Creo que esto debió de ser a eso del mediodía. Allí, mirando pasmado,
estuve algunos minutos y mi atontada memoria me traía que la condesa de
Clodagh me había rogado «ser el primero» para ella. Pequeña maravilla
mimada por la condesa de Clodagh, lo sé, en su mundo irreal de celo, pequeña
maravilla para el mundo que ella codiciaba; fortunas ignoradas pululaban sobre
el suelo en mi derredor; sin embargo, ese urgente «sé el primero», debió
sugestionar profundamente a mi espíritu, como si cuchichease dentro de mis
entrañas, e instintivamente, brutalmente, como un jabalí baja embistiendo por,
un lugar escarpado, frotándome mis atontados ojos.

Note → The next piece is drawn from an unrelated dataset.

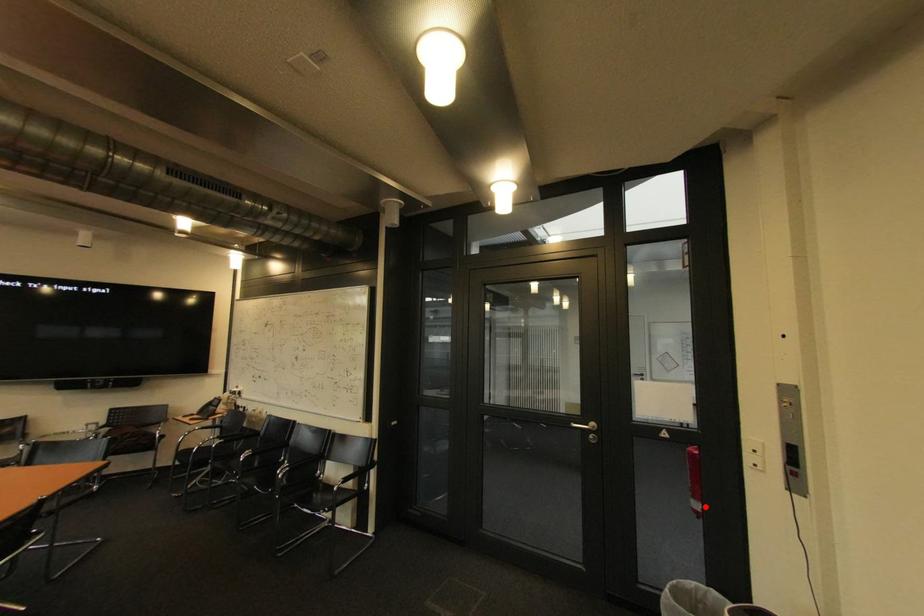
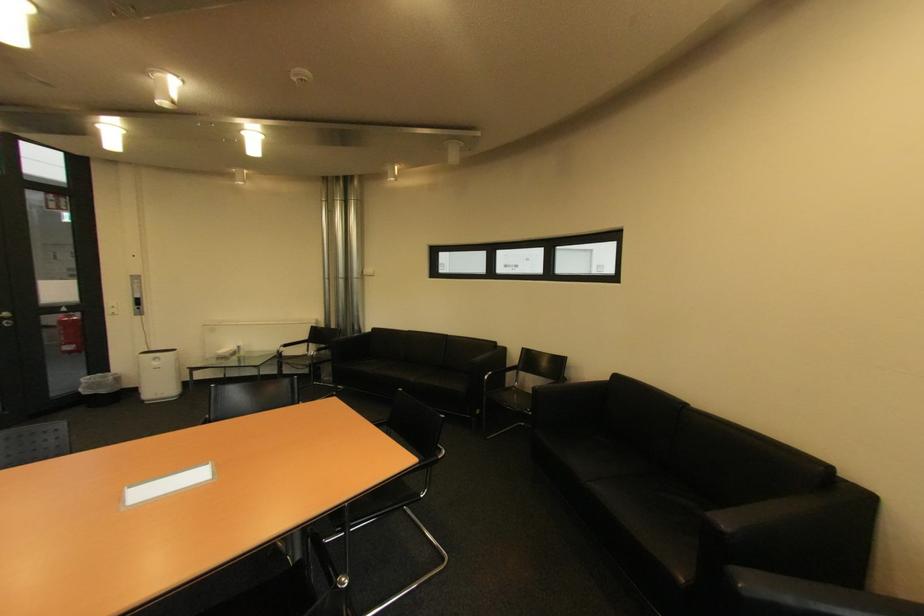
Where in the second image is the point corresponding to the highlighted location from the first image?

De lo primero que se apercibió mi mente es de que, mientras que la
tempestad era menos fuerte, el hielo estaba ahora en extraordinaria agitación;
miraba a lo lejos sobre una vasta planicie el ondulado horizonte, interrumpido
por montecillos, peñas y centelleantes rocas meteóricas que por todas partes
adornaban el deslumbrante blanco; algunas eran grandes como cañones
metálicos y las más pequeñas como pedazos; y esta vasta llanura estaba ahora
reordenándose en un largo drama de desolación, retirándose en encantadas
reverencias, otras veces surgiendo para chocar conjuntamente en apasionados
picachos, además empujando como olas, inconstantes como fuelles del mar,
afinándose ellas mismas, apilándose, derramándose en cataratas de hielo
pulverizado, mientras que aquí y allí veía las rocas meteóricas saltar
espasmódicamente, en polvo y montones, como géiseres o espumas
burbujeantes de la sirena de un vapor, todas las trompetas en tumulto hendían el
aire, al mismo tiempo. Estando de pie, tropezaba y me tambaleaba y vi a todos
los perros estremecerse con gañidos quejumbrosos.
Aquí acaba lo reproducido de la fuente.